══ Фрагмент для чтения ══

После нашего дома, где всегда проходной двор, из моих знакомых домов самый открытый был у Андрея Петровича».
М. А. Масленников рассказывал: «Я как-то раз с маленьким сыном был у них в Москве, в университете в гостях. А у них игрушка: невероятной красоты птица сидит на жердочке, а в ней всего-то батарейка пальчиковая. Но мы-то не знали! Если включить, попугай на разные лады поет, трепещет крыльями и хвостом. Мальчишка мой в полном восторге! И вдруг слышу, Надя шепчет своему тоже маленькому сыну Ване: „Мальчику очень понравилась твоя птичка. Вань, подари ему ее, пожалуйста. Он у нас в гостях“».
Год 1991-й Капицы встречали, впрочем, как и все предыдущие, полными надежд. Вот только Евгения Александровна немного приболела…
«Плохо себя чувствовала, а потом выяснилось, что это запущенная желудочная онкология. И лечили, и все, что нужно, делали, а оказалось, что уже поздно что-либо делать, несмотря на все принятые меры и знакомства, — с горечью вспоминает Анна Андреевна. — Мама за полгода ушла в 60 лет в 1991 году».

═══

Напишите продолжение фрагмента о семье Капиц, начиная сразу после слов «Мама за полгода ушла в 60 лет в 1991 году». Записи, идущие далее, составляют отдельный материал и к фрагменту о семье Капиц не относятся.

══ Предоставленные записи ══

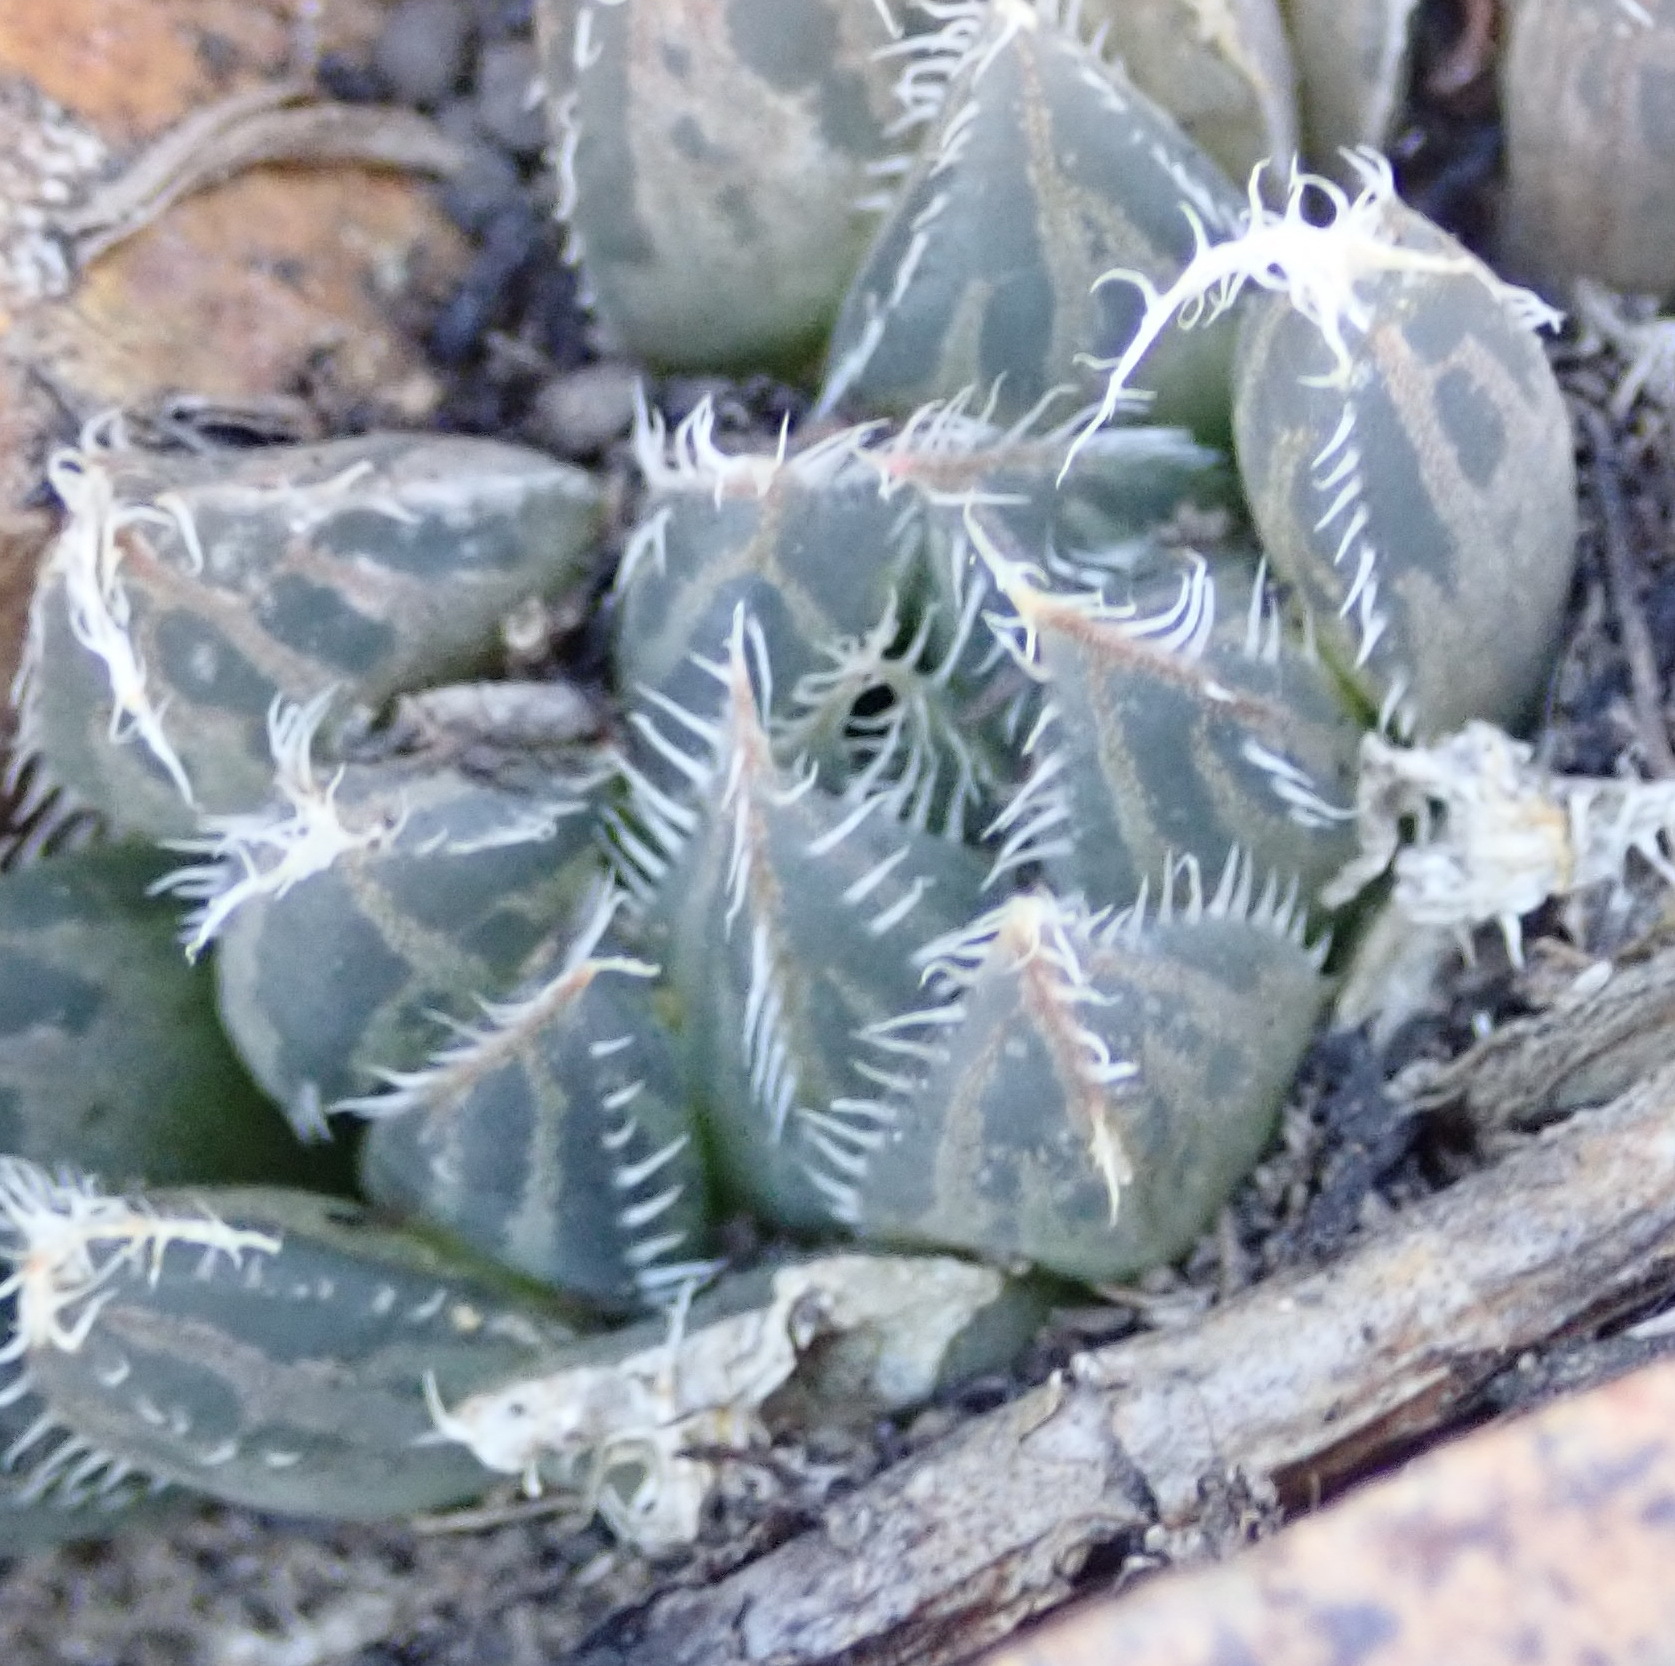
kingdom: Plantae
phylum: Tracheophyta
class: Liliopsida
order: Asparagales
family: Asphodelaceae
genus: Haworthia
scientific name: Haworthia cooperi
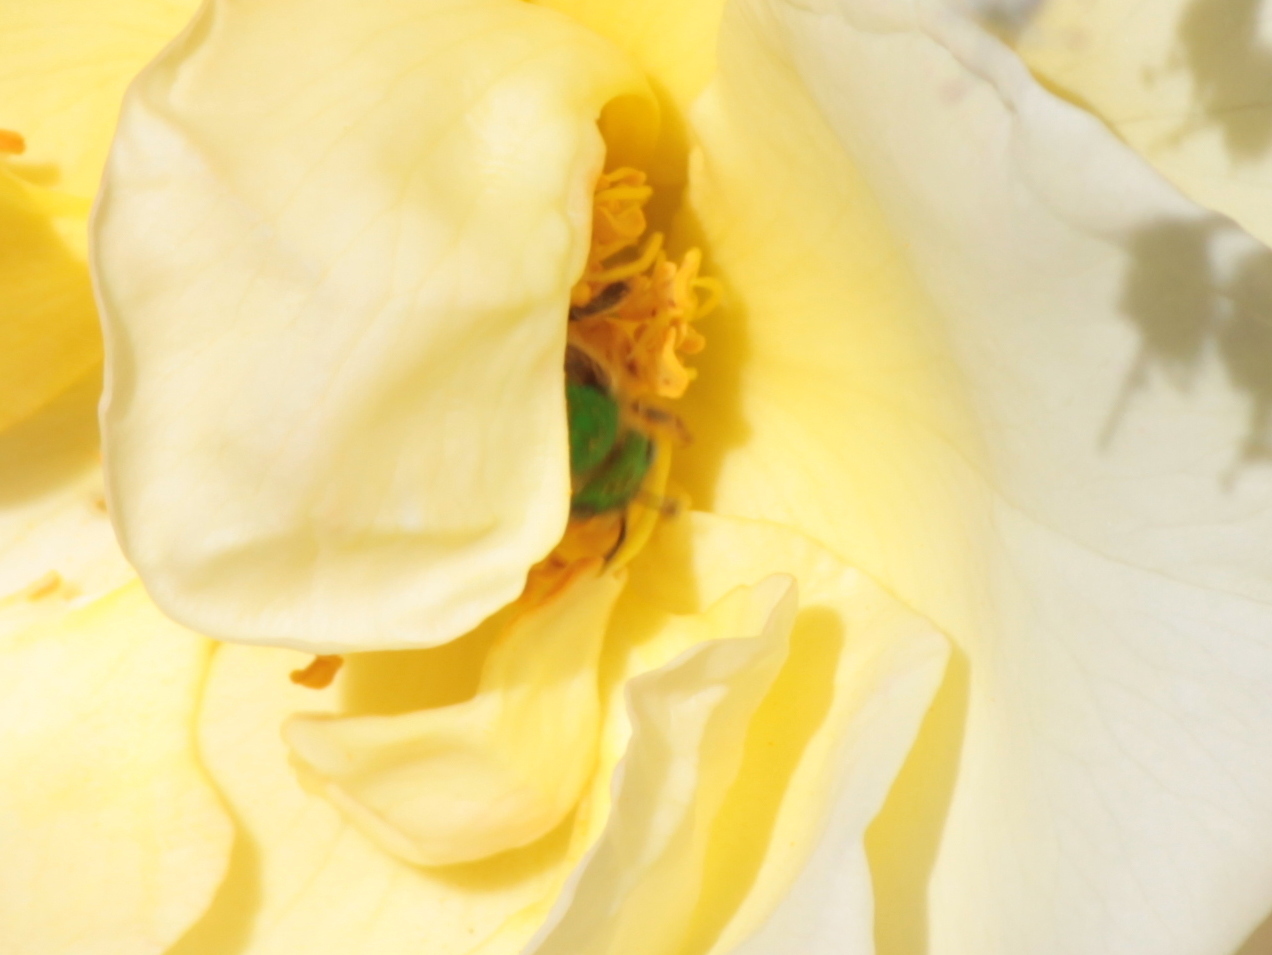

═══

## Результат задания
«Она настолько женщиной была! — поражается Т. М. Красовская. — Внешне очень импозантная, я ее видела за неделю до смерти: подтянута, с укладкой волос, подкрашена, то есть она держалась до последнего. И Андрей Петрович, видимо, жил надеждой, что это продлится, а оно внезапно оборвалось. Он тогда мне позвонил, сказал: „Женя умерла“. Я к нему, конечно, сразу приехала. Было очень тяжело. На него было просто страшно смотреть. Евгения Александровна была его ангелом-хранителем».
И не его одного — после смерти в 1984 году Петра Леонидовича Капицы Анна Алексеевна особенно сблизилась с Евгенией Александровной.
«Когда Анна Алексеевна осталась одна, она обязательно раз в неделю приезжала к тете Жене. Обедала у них дома, или они вдвоем ехали в ресторан», — вспоминает Н. Ю. Симонова.
«Папа переживал ужасно. Сначала Надя пыталась с ним жить, но для нее это стало настоящим испытанием. Потому что папа — человек, который подчинял себе все окружающее. А мы уже были взрослыми. Но вот с Младой Алексеевной они потом прожили долго», — рассказывает Анна Андреевна.
Млада Алексеевна Калашникова, соседка по даче, тогда обратила внимание на Андрея Петровича. К тому времени она уже была вдовой Андрея Аракчеева, того самого мальчика, написавшего Анне Алексеевне письмо с фронта насчет того, что «ножик для Андрюши я уже достал». «Аракчеев много помогал папе на Дальнем Востоке, — говорит Анна Андреевна. — Потом на его кафедре работал. Лохматый такой, в очочках. С деревяшками вечно возился. Он был из добровольцев, что из Москвы уходили на фронт».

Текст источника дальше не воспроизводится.